### EXERCISE
Copy out every one of the lines below word for word, without changing anything.

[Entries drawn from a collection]
+ + + +

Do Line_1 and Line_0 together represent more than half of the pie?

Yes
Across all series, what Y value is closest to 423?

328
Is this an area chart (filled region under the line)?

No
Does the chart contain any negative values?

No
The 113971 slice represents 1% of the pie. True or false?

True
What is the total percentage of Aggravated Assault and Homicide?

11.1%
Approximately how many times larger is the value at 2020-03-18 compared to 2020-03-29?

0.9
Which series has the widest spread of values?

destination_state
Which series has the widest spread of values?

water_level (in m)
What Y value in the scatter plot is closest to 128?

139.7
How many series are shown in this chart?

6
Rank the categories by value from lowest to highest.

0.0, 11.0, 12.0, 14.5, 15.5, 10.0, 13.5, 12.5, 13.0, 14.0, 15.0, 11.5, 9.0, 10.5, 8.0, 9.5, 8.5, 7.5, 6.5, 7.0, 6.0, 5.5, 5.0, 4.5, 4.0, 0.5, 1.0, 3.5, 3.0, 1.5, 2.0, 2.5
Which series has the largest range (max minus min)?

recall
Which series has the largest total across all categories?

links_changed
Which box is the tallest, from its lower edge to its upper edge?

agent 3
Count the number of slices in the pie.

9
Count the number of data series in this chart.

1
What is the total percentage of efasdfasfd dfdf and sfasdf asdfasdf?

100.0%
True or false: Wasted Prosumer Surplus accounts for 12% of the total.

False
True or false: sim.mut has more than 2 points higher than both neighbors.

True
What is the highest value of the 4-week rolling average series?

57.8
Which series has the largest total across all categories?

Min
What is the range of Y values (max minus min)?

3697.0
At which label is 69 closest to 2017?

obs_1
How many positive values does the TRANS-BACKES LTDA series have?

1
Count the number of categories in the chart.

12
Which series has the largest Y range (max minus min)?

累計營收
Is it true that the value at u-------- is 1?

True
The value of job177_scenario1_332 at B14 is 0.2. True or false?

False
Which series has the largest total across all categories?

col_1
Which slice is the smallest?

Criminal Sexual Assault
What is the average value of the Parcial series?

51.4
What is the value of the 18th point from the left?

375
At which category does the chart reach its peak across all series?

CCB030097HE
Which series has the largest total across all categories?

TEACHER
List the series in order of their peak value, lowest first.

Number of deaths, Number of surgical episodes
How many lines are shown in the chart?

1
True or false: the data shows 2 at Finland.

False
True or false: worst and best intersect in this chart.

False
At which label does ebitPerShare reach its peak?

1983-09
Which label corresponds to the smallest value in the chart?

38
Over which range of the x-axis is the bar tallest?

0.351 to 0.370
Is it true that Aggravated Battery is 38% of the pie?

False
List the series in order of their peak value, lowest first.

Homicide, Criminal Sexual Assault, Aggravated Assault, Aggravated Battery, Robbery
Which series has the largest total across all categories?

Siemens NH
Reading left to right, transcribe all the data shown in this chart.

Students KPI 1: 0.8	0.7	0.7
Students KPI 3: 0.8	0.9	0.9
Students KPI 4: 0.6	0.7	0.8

+ + + +

### ANSWER FOR THIS EXERCISE
Do Line_1 and Line_0 together represent more than half of the pie?

Yes
Across all series, what Y value is closest to 423?

328
Is this an area chart (filled region under the line)?

No
Does the chart contain any negative values?

No
The 113971 slice represents 1% of the pie. True or false?

True
What is the total percentage of Aggravated Assault and Homicide?

11.1%
Approximately how many times larger is the value at 2020-03-18 compared to 2020-03-29?

0.9
Which series has the widest spread of values?

destination_state
Which series has the widest spread of values?

water_level (in m)
What Y value in the scatter plot is closest to 128?

139.7
How many series are shown in this chart?

6
Rank the categories by value from lowest to highest.

0.0, 11.0, 12.0, 14.5, 15.5, 10.0, 13.5, 12.5, 13.0, 14.0, 15.0, 11.5, 9.0, 10.5, 8.0, 9.5, 8.5, 7.5, 6.5, 7.0, 6.0, 5.5, 5.0, 4.5, 4.0, 0.5, 1.0, 3.5, 3.0, 1.5, 2.0, 2.5
Which series has the largest range (max minus min)?

recall
Which series has the largest total across all categories?

links_changed
Which box is the tallest, from its lower edge to its upper edge?

agent 3
Count the number of slices in the pie.

9
Count the number of data series in this chart.

1
What is the total percentage of efasdfasfd dfdf and sfasdf asdfasdf?

100.0%
True or false: Wasted Prosumer Surplus accounts for 12% of the total.

False
True or false: sim.mut has more than 2 points higher than both neighbors.

True
What is the highest value of the 4-week rolling average series?

57.8
Which series has the largest total across all categories?

Min
What is the range of Y values (max minus min)?

3697.0
At which label is 69 closest to 2017?

obs_1
How many positive values does the TRANS-BACKES LTDA series have?

1
Count the number of categories in the chart.

12
Which series has the largest Y range (max minus min)?

累計營收
Is it true that the value at u-------- is 1?

True
The value of job177_scenario1_332 at B14 is 0.2. True or false?

False
Which series has the largest total across all categories?

col_1
Which slice is the smallest?

Criminal Sexual Assault
What is the average value of the Parcial series?

51.4
What is the value of the 18th point from the left?

375
At which category does the chart reach its peak across all series?

CCB030097HE
Which series has the largest total across all categories?

TEACHER
List the series in order of their peak value, lowest first.

Number of deaths, Number of surgical episodes
How many lines are shown in the chart?

1
True or false: the data shows 2 at Finland.

False
True or false: worst and best intersect in this chart.

False
At which label does ebitPerShare reach its peak?

1983-09
Which label corresponds to the smallest value in the chart?

38
Over which range of the x-axis is the bar tallest?

0.351 to 0.370
Is it true that Aggravated Battery is 38% of the pie?

False
List the series in order of their peak value, lowest first.

Homicide, Criminal Sexual Assault, Aggravated Assault, Aggravated Battery, Robbery
Which series has the largest total across all categories?

Siemens NH
Reading left to right, transcribe all the data shown in this chart.

Students KPI 1: 0.8	0.7	0.7
Students KPI 3: 0.8	0.9	0.9
Students KPI 4: 0.6	0.7	0.8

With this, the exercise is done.